Magma surges and sinks beneath the Campi Flegrei, and the surface swells and falls in response. Near the shore in Pozzuoli, at the Bay’s western end, sit three marble columns on a broad flat platform. Known as the Temple of Serapis, the original twelve-column structure was eighteen feet above the sea when built in about 100 AD. In the last two thousand years these columns have sunk as deep as fifteen feet and returned to their original height. The surviving pillars are now ringed with three broad bands that can only have formed underwater, including a seven-foot wide strip of holes bored by hungry seaworms.
Three miles east, during two September days in 1538, a stretch of seashore suddenly bulged twelve feet in the air. As the waters retreated, residents scooped up flopping fish stranded on the sand, and royal decrees promptly gave the territory to court favorites. But two days later the little hill’s top blew open, and Monte Nuovo, a new volcano, was born.
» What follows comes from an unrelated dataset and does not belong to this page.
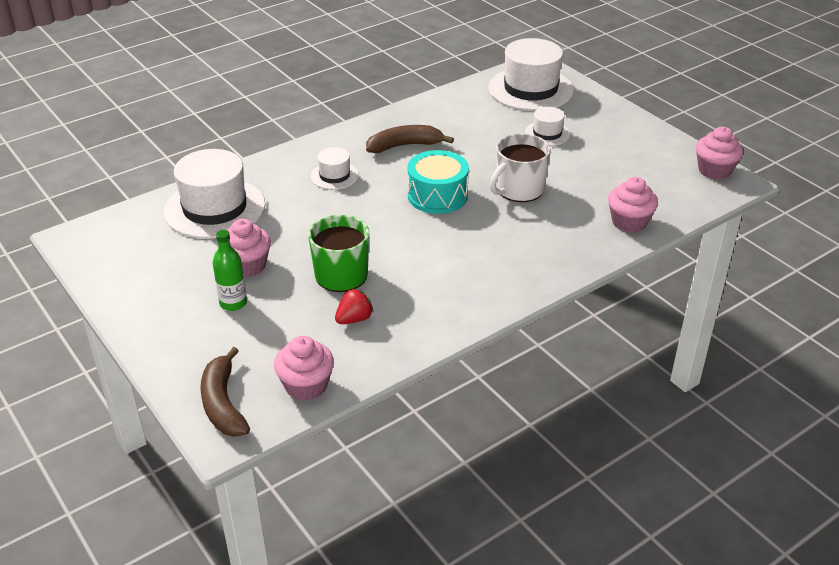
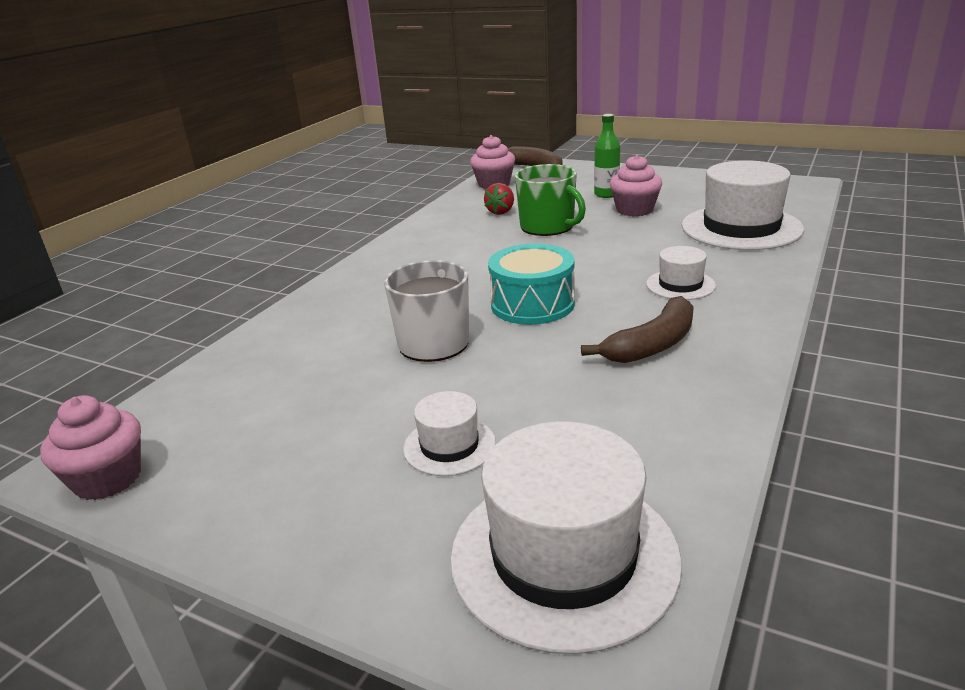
camera: 155 degrees right, 10 degrees down
(629, 222) = (263, 351): pink cupcake -> none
For five days it smoked and vomited hot rock, growing large enough to consume a village, a castle, and the local spa. It was a mountain three miles around when it breathed its last.
Every few thousand years there are eruptions so large here that the magma reservoir deep beneath the earth empties and collapses to form a volcanic landform called a caldera, a relatively flat bottomed sunken pit with sides that can be straight as a bucket’s. Two calderas cradle the Campi Flegrei. The largest is more than eight miles across and formed in the midst of the last Ice Age, when the earth split and so much magma showered out -- nineteen cubic miles -- that a patch of ground four times the size of Manhattan collapsed in a depression almost half a mile deep. Another, smaller eruption twenty thousand years later draped the landscape with a distinct yellow stone called Neapolitan Yellow Tuff. You can see it in quarries, spread through the ground like a humongous layer of icing in a gigantic cake. It covers 386 square miles, in places hundreds of feet thick. The locals have cut out countless tons of it to wall the buildings that glow so warmly in the Mediterranean sun.